Oh God, he was right. I wanted badly to be hugged. He was close enough to hug. “Jesus Christ, Robert—they’ve been trying to kill us for two months, and the total body count is five. We ought to have time to finish out our course and Graduate.”
“You just said yourself, they could send more missiles any time they want. There could be more on the way now.”
“There are two goddam UN heavy cruisers out there!”
“Right now, yeah. They may even stay awhile. But have you considered the fact that the Starseed Foundation is not a member of the United Nations, and the Caliphate is?”
“But—that’s ridiculous!”
“Sure, there’s a friendly relationship of long standing—the member nations all know perfectly well there wouldn’t still be a UN if it weren’t for the Stardancers, whether they’ll admit it or not—even the Caliphate knows that, that’s just what’s driving them crazy. But you tell me: if it comes to it, is the UN going to go to war to defend a corporation from one of its member nations? When, as you pointed out, it can’t even prove the Caliphate is involved? You wait and see: within two or three days, India will have lodged a protest over the diversion of UN resources to protect a Canadian corporation, and then Turkey will chime in, and finally China…and one day those two ships will quietly warp orbit.”
“They wouldn’t.”
“They might have no choice. Suppose there were a plausible diversion somewhere else. Say, somebody bombed the Shimizu Hotel? At any given time there’s upwards of seven trillion yen on the hoof jaunting around inside that pressure, some of the most influential humans there are. The Space Command hasn’t got a lot of military strength in space to spare: most of their real muscle is the Star Wars net, and that’s aimed one way, straight down. I don’t know how soon the next ship leaves here for Earth, but I do know I’m going to be on it.”
Whether I’m beside you or not.
“You’re just going to run away?”
Think well before saying that to your man, even if it’s true—maybe especially if it’s true; I might just as well have stuck a knife in his belly.
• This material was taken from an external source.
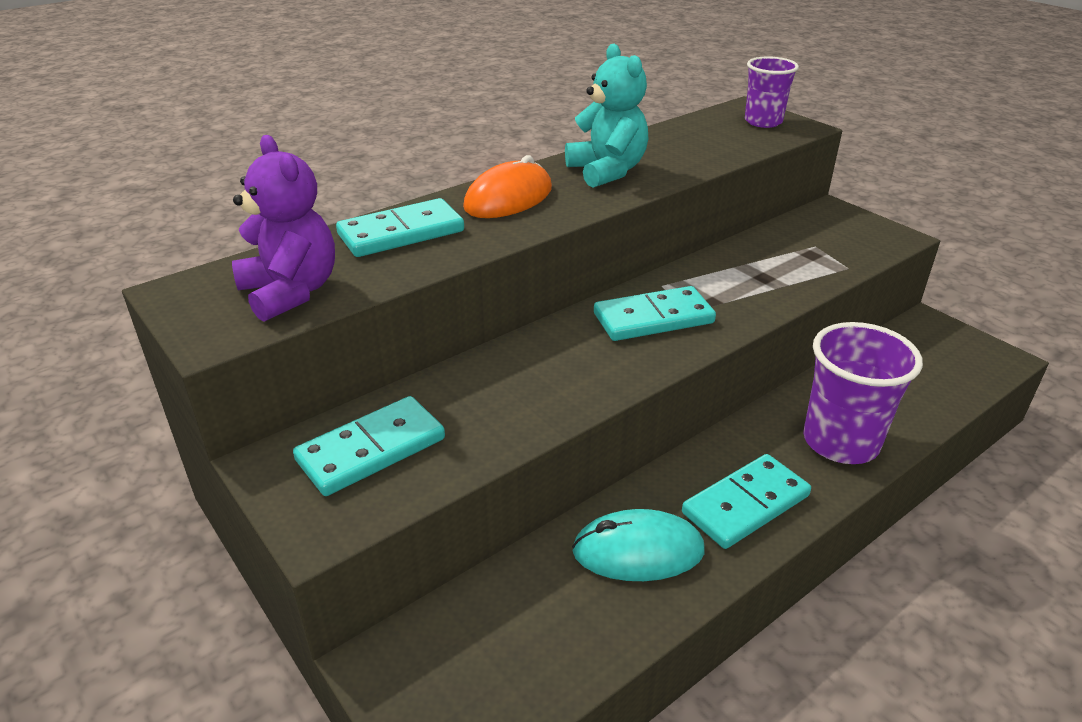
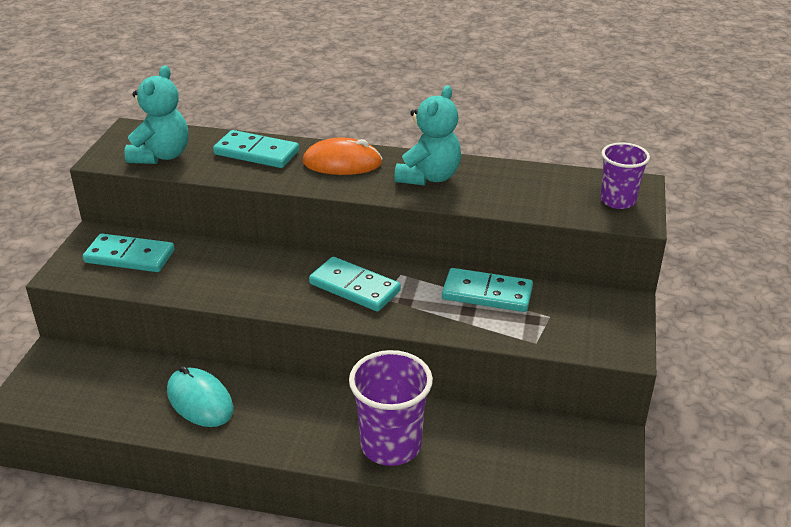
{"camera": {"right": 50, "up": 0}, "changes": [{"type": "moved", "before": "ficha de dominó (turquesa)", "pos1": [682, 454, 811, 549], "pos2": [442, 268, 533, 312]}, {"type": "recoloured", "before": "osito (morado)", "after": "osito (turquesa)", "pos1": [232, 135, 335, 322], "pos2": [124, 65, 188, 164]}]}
Even his unexpressive face showed it. For an instant I remembered his torn foot, injured in trying to shield me, and almost said something to at least try to recall my words. But I was too angry.
He didn’t let the pain reach his voice; it came out flat, firm, controlled. “You bet your life.”
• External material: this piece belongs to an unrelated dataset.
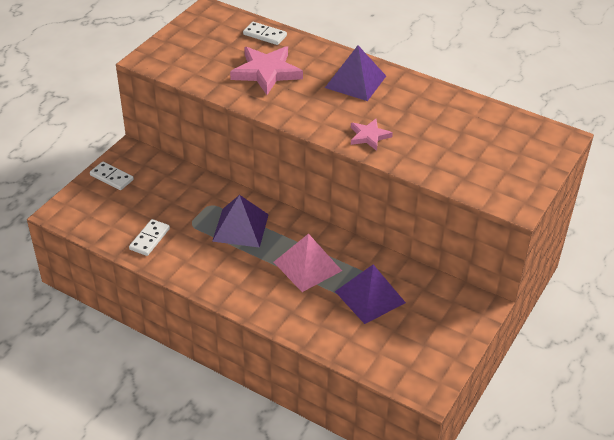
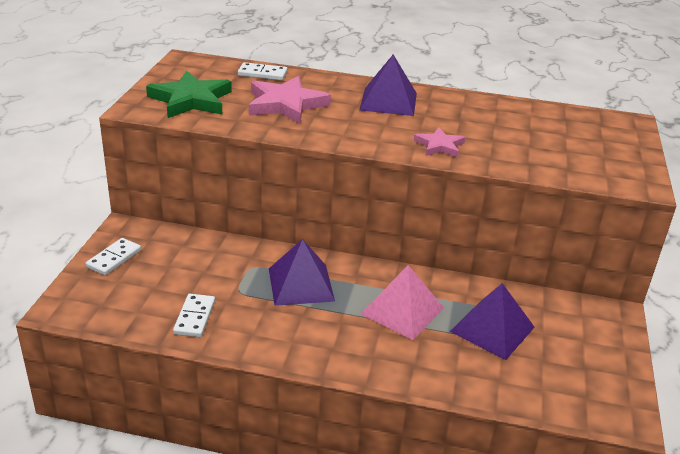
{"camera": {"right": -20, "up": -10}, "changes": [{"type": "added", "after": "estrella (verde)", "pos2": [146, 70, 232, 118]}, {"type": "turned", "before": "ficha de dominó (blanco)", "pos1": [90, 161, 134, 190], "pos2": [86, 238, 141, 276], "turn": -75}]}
“You mean, just go home and waste all this? All this time, all this work, forget Symbiosis and run away?”
“It will not be wasted. We can always come back, sometime when it is safe again. Even if we never do come back, it hasn’t been a waste: we’ve learned a lot and acquired a lot of very useful skills, and we found each other—” You’re a good three or four minutes late in mentioning that, buster. “—but surely you see that all of that will be wasted if we die?”